◆ Task goal ◆
Please edit the Yale announcement: reproduce the stretch that begins at the words "Rodríguez Martínez is" and stops after "Biology, and ECCB.", with "peer-reviewed journals" swapped for "scientific journals".

== Passage to read ==

Skip to Main Content

Rodríguez Martínez Brings AI and Cancer Therapy Research to Yale

May 14, 2024

María Rodríguez Martínez, PhD, has been recruited as Associate Professor in the new department of biomedical informatics and data science, effective May, 2024. Rodríguez Martínez’s interdisciplinary research combines machine learning, computational biology and mathematical approaches to unravel the molecular mechanisms of complex diseases like cancer. Her work seeks to integrate artificial intelligence and mechanistic approaches to produce robust models that require less training data, and to develop methods for interpreting the predictions of “black box” models.

Rodríguez Martínez joins Yale School of Medicine with her husband, Claus Horn, PhD, who will serve as an Associate Research Scientist exploring the intersection of machine learning and biomedical applications.

“Dr. Martínez is a great addition to BIDS and will greatly enhance our growing computational biology research and education portfolio," said Lucila Ohno-Machado, MD, PhD, MBA, deputy dean and chair of biomedical informatics at Yale School of Medicine. "She brings international leadership experience in large projects and a network of collaborators."

Rodríguez Martínez was previously Technical Leader of Systems Biology at IBM Research Europe, where she developed predictive models for precision medicine and personalized cancer therapies. At Yale School of Medicine, she will continue to focus on the development of both machine learning and mechanistic models of the immune system to enhance the design of novel cell-based immunotherapies against cancer. She earned her PhD in physics at Institut d'Astrophysique de Paris, before transitioning to quantitative and computational biology during her postdoctoral work at the Weizmann Institute of Science and Columbia University.

Rodríguez Martínez is an editor for many peer-reviewed journals, including ImmunoInformatics, Frontiers in Systems Biology, BMC Bioinformatics, and IEEE Transactions on Molecular, Biological, and Multi-Scale Communications. She is a frequent speaker and organizing committee member at leading Computational and Mathematical Biology conferences, such as ISMB, the Society for Mathematical Biology, and ECCB.

===
== Information ==

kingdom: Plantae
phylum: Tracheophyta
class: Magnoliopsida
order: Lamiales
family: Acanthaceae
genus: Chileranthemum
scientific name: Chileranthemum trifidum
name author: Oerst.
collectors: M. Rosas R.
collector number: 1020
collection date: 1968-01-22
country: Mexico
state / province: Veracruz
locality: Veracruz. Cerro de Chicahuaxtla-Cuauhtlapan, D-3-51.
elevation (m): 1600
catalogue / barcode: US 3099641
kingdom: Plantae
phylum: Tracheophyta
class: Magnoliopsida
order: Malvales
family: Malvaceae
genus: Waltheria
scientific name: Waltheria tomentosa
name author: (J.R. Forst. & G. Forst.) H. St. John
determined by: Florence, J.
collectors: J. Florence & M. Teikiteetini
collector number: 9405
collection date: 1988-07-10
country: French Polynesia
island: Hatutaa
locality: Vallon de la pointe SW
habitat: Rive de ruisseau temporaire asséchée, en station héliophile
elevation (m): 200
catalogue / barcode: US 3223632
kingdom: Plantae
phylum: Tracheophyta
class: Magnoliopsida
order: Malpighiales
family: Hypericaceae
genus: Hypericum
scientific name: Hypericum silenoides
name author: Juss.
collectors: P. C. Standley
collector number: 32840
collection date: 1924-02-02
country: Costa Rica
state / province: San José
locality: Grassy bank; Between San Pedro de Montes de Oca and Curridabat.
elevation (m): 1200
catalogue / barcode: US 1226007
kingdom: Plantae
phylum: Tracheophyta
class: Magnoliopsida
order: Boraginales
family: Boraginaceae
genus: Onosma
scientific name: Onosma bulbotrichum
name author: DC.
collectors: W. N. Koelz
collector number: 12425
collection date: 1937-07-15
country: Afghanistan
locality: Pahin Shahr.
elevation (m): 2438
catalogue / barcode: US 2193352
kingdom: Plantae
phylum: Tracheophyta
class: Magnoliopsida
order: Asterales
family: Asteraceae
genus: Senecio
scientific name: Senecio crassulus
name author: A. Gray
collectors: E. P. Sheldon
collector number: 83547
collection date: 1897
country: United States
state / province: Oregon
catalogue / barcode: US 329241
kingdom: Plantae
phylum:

===

◆ Your response ◆
Rodríguez Martínez is an editor for many scientific journals, including ImmunoInformatics, Frontiers in Systems Biology, BMC Bioinformatics, and IEEE Transactions on Molecular, Biological, and Multi-Scale Communications. She is a frequent speaker and organizing committee member at leading Computational and Mathematical Biology conferences, such as ISMB, the Society for Mathematical Biology, and ECCB.